Our study preliminary compared the clinical outcomes between hexapod external fixator and monolateral external fixator in the definitive treatment of high-energy tibial diaphyseal fractures. The results manifested that the hexapod external fixation is a superior effective treatment for the high-energy tibial diaphyseal fractures with the advantages of stable fixation, less surgical duration, postoperatively satisfactory fracture reduction, and fewer complications. However, the high cost and long learning curve, we think, maybe the significant limitations of the hexapod external fixation.

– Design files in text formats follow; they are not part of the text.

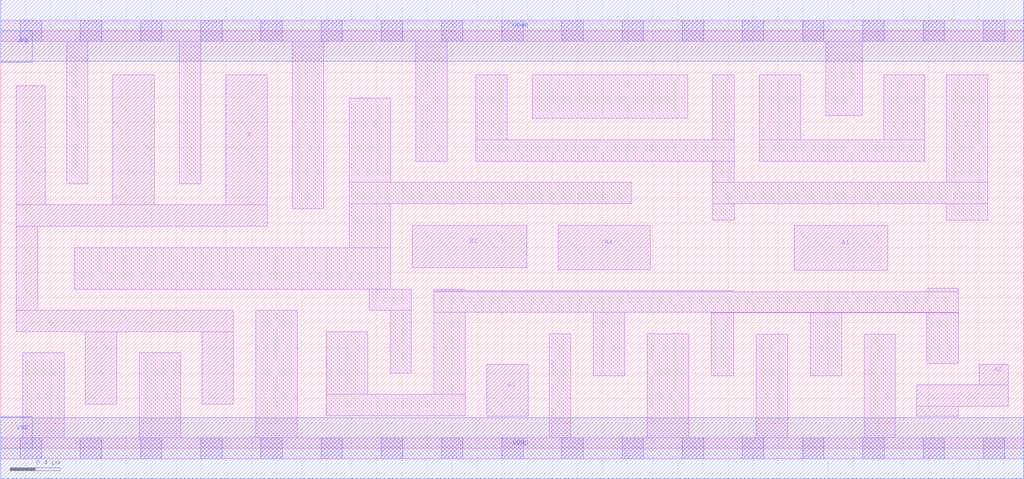
<source format=lef>
# Copyright 2020 The SkyWater PDK Authors
#
# Licensed under the Apache License, Version 2.0 (the "License");
# you may not use this file except in compliance with the License.
# You may obtain a copy of the License at
#
#     https://www.apache.org/licenses/LICENSE-2.0
#
# Unless required by applicable law or agreed to in writing, software
# distributed under the License is distributed on an "AS IS" BASIS,
# WITHOUT WARRANTIES OR CONDITIONS OF ANY KIND, either express or implied.
# See the License for the specific language governing permissions and
# limitations under the License.
#
# SPDX-License-Identifier: Apache-2.0

VERSION 5.5 ;
NAMESCASESENSITIVE ON ;
BUSBITCHARS "[]" ;
DIVIDERCHAR "/" ;
MACRO sky130_fd_sc_hs__o41a_4
  CLASS CORE ;
  SOURCE USER ;
  ORIGIN  0.000000  0.000000 ;
  SIZE  8.160000 BY  3.330000 ;
  SYMMETRY X Y ;
  SITE unit ;
  PIN A1
    ANTENNAGATEAREA  0.528000 ;
    DIRECTION INPUT ;
    USE SIGNAL ;
    PORT
      LAYER li1 ;
        RECT 6.330000 1.420000 7.075000 1.780000 ;
    END
  END A1
  PIN A2
    ANTENNAGATEAREA  0.528000 ;
    DIRECTION INPUT ;
    USE SIGNAL ;
    PORT
      LAYER li1 ;
        RECT 7.305000 0.255000 7.635000 0.335000 ;
        RECT 7.305000 0.335000 8.035000 0.505000 ;
        RECT 7.805000 0.505000 8.035000 0.670000 ;
    END
  END A2
  PIN A3
    ANTENNAGATEAREA  0.528000 ;
    DIRECTION INPUT ;
    USE SIGNAL ;
    PORT
      LAYER li1 ;
        RECT 3.875000 0.255000 4.205000 0.670000 ;
    END
  END A3
  PIN A4
    ANTENNAGATEAREA  0.528000 ;
    DIRECTION INPUT ;
    USE SIGNAL ;
    PORT
      LAYER li1 ;
        RECT 4.445000 1.425000 5.180000 1.780000 ;
    END
  END A4
  PIN B1
    ANTENNAGATEAREA  0.444000 ;
    DIRECTION INPUT ;
    USE SIGNAL ;
    PORT
      LAYER li1 ;
        RECT 3.280000 1.440000 4.195000 1.780000 ;
    END
  END B1
  PIN X
    ANTENNADIFFAREA  1.086400 ;
    DIRECTION OUTPUT ;
    USE SIGNAL ;
    PORT
      LAYER li1 ;
        RECT 0.125000 0.930000 1.855000 1.100000 ;
        RECT 0.125000 1.100000 0.295000 1.770000 ;
        RECT 0.125000 1.770000 2.125000 1.940000 ;
        RECT 0.125000 1.940000 0.355000 2.890000 ;
        RECT 0.675000 0.350000 0.925000 0.930000 ;
        RECT 0.895000 1.940000 1.225000 2.980000 ;
        RECT 1.605000 0.350000 1.855000 0.930000 ;
        RECT 1.795000 1.940000 2.125000 2.980000 ;
    END
  END X
  PIN VGND
    DIRECTION INOUT ;
    USE GROUND ;
    PORT
      LAYER met1 ;
        RECT 0.000000 -0.245000 8.160000 0.245000 ;
    END
  END VGND
  PIN VNB
    DIRECTION INOUT ;
    USE GROUND ;
    PORT
      LAYER met1 ;
        RECT 0.000000 0.000000 0.250000 0.250000 ;
    END
  END VNB
  PIN VPB
    DIRECTION INOUT ;
    USE POWER ;
    PORT
      LAYER met1 ;
        RECT 0.000000 3.080000 0.250000 3.330000 ;
    END
  END VPB
  PIN VPWR
    DIRECTION INOUT ;
    USE POWER ;
    PORT
      LAYER met1 ;
        RECT 0.000000 3.085000 8.160000 3.575000 ;
    END
  END VPWR
  OBS
    LAYER li1 ;
      RECT 0.000000 -0.085000 8.160000 0.085000 ;
      RECT 0.000000  3.245000 8.160000 3.415000 ;
      RECT 0.175000  0.085000 0.505000 0.760000 ;
      RECT 0.525000  2.110000 0.695000 3.245000 ;
      RECT 0.585000  1.270000 3.110000 1.600000 ;
      RECT 1.105000  0.085000 1.435000 0.760000 ;
      RECT 1.425000  2.110000 1.595000 3.245000 ;
      RECT 2.035000  0.085000 2.365000 1.100000 ;
      RECT 2.325000  1.910000 2.575000 3.245000 ;
      RECT 2.595000  0.260000 3.705000 0.430000 ;
      RECT 2.595000  0.430000 2.925000 0.930000 ;
      RECT 2.780000  1.600000 3.110000 1.950000 ;
      RECT 2.780000  1.950000 5.030000 2.120000 ;
      RECT 2.780000  2.120000 3.110000 2.790000 ;
      RECT 2.940000  1.100000 3.275000 1.270000 ;
      RECT 3.105000  0.600000 3.275000 1.100000 ;
      RECT 3.310000  2.290000 3.560000 3.245000 ;
      RECT 3.455000  0.430000 3.705000 1.085000 ;
      RECT 3.455000  1.085000 7.635000 1.250000 ;
      RECT 3.455000  1.250000 5.845000 1.255000 ;
      RECT 3.455000  1.255000 3.705000 1.270000 ;
      RECT 3.790000  2.290000 5.850000 2.460000 ;
      RECT 3.790000  2.460000 4.040000 2.980000 ;
      RECT 4.240000  2.630000 5.480000 2.980000 ;
      RECT 4.375000  0.085000 4.545000 0.915000 ;
      RECT 4.725000  0.580000 4.975000 1.085000 ;
      RECT 5.155000  0.085000 5.485000 0.915000 ;
      RECT 5.665000  0.580000 5.845000 1.080000 ;
      RECT 5.665000  1.080000 7.635000 1.085000 ;
      RECT 5.680000  1.820000 5.850000 1.950000 ;
      RECT 5.680000  1.950000 7.870000 2.120000 ;
      RECT 5.680000  2.120000 5.850000 2.290000 ;
      RECT 5.680000  2.460000 5.850000 2.980000 ;
      RECT 6.025000  0.085000 6.275000 0.910000 ;
      RECT 6.050000  2.290000 7.370000 2.460000 ;
      RECT 6.050000  2.460000 6.380000 2.980000 ;
      RECT 6.455000  0.580000 6.705000 1.080000 ;
      RECT 6.580000  2.650000 6.870000 3.245000 ;
      RECT 6.885000  0.085000 7.135000 0.910000 ;
      RECT 7.040000  2.460000 7.370000 2.980000 ;
      RECT 7.385000  0.675000 7.635000 1.080000 ;
      RECT 7.385000  1.250000 7.635000 1.275000 ;
      RECT 7.540000  1.820000 7.870000 1.950000 ;
      RECT 7.540000  2.120000 7.870000 2.980000 ;
    LAYER mcon ;
      RECT 0.155000 -0.085000 0.325000 0.085000 ;
      RECT 0.155000  3.245000 0.325000 3.415000 ;
      RECT 0.635000 -0.085000 0.805000 0.085000 ;
      RECT 0.635000  3.245000 0.805000 3.415000 ;
      RECT 1.115000 -0.085000 1.285000 0.085000 ;
      RECT 1.115000  3.245000 1.285000 3.415000 ;
      RECT 1.595000 -0.085000 1.765000 0.085000 ;
      RECT 1.595000  3.245000 1.765000 3.415000 ;
      RECT 2.075000 -0.085000 2.245000 0.085000 ;
      RECT 2.075000  3.245000 2.245000 3.415000 ;
      RECT 2.555000 -0.085000 2.725000 0.085000 ;
      RECT 2.555000  3.245000 2.725000 3.415000 ;
      RECT 3.035000 -0.085000 3.205000 0.085000 ;
      RECT 3.035000  3.245000 3.205000 3.415000 ;
      RECT 3.515000 -0.085000 3.685000 0.085000 ;
      RECT 3.515000  3.245000 3.685000 3.415000 ;
      RECT 3.995000 -0.085000 4.165000 0.085000 ;
      RECT 3.995000  3.245000 4.165000 3.415000 ;
      RECT 4.475000 -0.085000 4.645000 0.085000 ;
      RECT 4.475000  3.245000 4.645000 3.415000 ;
      RECT 4.955000 -0.085000 5.125000 0.085000 ;
      RECT 4.955000  3.245000 5.125000 3.415000 ;
      RECT 5.435000 -0.085000 5.605000 0.085000 ;
      RECT 5.435000  3.245000 5.605000 3.415000 ;
      RECT 5.915000 -0.085000 6.085000 0.085000 ;
      RECT 5.915000  3.245000 6.085000 3.415000 ;
      RECT 6.395000 -0.085000 6.565000 0.085000 ;
      RECT 6.395000  3.245000 6.565000 3.415000 ;
      RECT 6.875000 -0.085000 7.045000 0.085000 ;
      RECT 6.875000  3.245000 7.045000 3.415000 ;
      RECT 7.355000 -0.085000 7.525000 0.085000 ;
      RECT 7.355000  3.245000 7.525000 3.415000 ;
      RECT 7.835000 -0.085000 8.005000 0.085000 ;
      RECT 7.835000  3.245000 8.005000 3.415000 ;
  END
END sky130_fd_sc_hs__o41a_4

</source>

The present study has several limitations. Firstly, the selection bias may derive from the retrospective nature. In addition, a conservative attitude should be adopted regarding the interpretations of our results due to single-center small sample size. A further study with multi-center large sample size is needed. Furthermore, statistically significant differences based on smaller differences are most likely clinically not relevant and therefore meaningless. Despite these limitations, this study directly compares the clinical outcomes between the HEF and MEF in the definitive treatment of high-energy tibial diaphyseal fractures and preliminarily draws a conclusion.